Far better to show, not tell, and support your excitement with statistics and describe the reactions of others.


Instead of telling readers that the product was exciting, point to the fact that the product sold out within the first hour, or quote users. Always try to lay out the facts and let readers decide.

To take it a step further, downplaying the importance of something can heighten its effect. In Hemingway’s For Whom the Bell Tolls, he describes violence with the same simple language one might use to describe a pedestrian crossing the street. But the effect is powerful: 


"They beat him until he fell and the man who had stuck him first called to others to help him and he pulled on the collar of Don Benito’s shirt..." 


Much better than, “Wham, they clobbered him until he went sprawling!”

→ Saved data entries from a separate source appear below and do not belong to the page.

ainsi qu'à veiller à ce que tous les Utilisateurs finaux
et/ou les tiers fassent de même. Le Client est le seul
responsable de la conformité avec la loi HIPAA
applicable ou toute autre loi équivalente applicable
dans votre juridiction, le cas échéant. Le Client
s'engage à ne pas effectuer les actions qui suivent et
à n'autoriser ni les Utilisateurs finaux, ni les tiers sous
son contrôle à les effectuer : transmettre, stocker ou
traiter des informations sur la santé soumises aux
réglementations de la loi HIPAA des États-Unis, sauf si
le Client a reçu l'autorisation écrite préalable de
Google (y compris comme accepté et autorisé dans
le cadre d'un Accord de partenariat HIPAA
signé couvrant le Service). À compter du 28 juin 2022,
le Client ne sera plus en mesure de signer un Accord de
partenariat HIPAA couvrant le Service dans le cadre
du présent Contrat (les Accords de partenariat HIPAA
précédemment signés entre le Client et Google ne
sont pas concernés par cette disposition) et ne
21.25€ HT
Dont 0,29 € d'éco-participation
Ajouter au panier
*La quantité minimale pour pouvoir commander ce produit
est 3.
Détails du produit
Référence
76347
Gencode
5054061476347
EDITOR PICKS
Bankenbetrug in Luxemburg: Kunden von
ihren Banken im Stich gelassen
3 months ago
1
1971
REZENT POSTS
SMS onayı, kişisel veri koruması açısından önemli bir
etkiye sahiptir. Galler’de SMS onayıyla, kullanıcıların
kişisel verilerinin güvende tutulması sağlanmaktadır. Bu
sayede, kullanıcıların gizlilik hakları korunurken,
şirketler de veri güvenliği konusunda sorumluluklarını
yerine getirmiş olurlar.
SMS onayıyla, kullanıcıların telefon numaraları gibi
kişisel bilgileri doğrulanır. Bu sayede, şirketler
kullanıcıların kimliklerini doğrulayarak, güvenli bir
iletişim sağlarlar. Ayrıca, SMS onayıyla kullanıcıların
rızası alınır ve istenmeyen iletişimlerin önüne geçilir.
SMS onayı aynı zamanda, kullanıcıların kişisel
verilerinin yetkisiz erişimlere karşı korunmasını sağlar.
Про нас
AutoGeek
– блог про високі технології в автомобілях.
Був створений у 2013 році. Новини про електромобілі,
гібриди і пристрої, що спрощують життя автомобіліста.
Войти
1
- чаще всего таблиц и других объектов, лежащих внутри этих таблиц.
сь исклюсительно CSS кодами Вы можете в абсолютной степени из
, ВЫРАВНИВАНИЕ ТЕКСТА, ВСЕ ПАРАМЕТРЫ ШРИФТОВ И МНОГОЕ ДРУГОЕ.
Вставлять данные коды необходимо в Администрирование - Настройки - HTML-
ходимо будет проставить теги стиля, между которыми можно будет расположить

5. Vary your sentence structure


Like long, straight roads, repetitive writing puts people to sleep. Vary your sentence structure – between long and short or complex and simple – so readers feel like they’re riding up hills and down valleys. For example, turn this: 


The company was on the verge of bankruptcy, and the CEO wasn’t sure what to do. He and his executive team sat down, but they were interrupted before they could begin. The intern came rushing in, brandishing a blue slip of paper. 


Into this: 


With the company on the verge of bankruptcy, the CEO wasn't sure what to do. He gathered his executive team but just as they sat down, they were interrupted – an out-of-breath intern rushed in brandishing a blue slip of paper.



6. Resist the urge to use parentheses


When writing business articles, either say something or don’t. Writers often use parentheses to indicate that information is supplementary but if the goal is to provide readers exactly what they need and nothing more, parentheses only serve to slow the reading down. Far better to use commas, en dashes, or links. 



7. Prune mercilessly 


You goal in writing is to convey as much as possible while using the fewest words.. Trim your writing of needless words or flowery descriptions. A good rule of thumb to avoid passive voice: once you write your article, go back and trim another 30 percent. That means making tough calls, which fall into two categories: 


Without sacrificing content


If you can remove words, phrases, sentences, or entire paragraphs and still convey the same message, do so. Delete words and reread the piece to be sure. You’ll also find that many phrases can be condensed into a single word. For example, “On a daily basis” becomes every day. “Corroborate the identity of” becomes verify. 


Sacrificing content


This is where pruning gets tough: If two sentences are making a paragraph feel cluttered, you must decide which is more important. This takes a very nuanced understanding of what’s most essential in telling the story. Test ways to combine the two and reread the piece to see if it’s better with one or the other and choose the strongest.

And remember what Mark Twain said: “Writing is easy. All you have to do is cross out the wrong words.”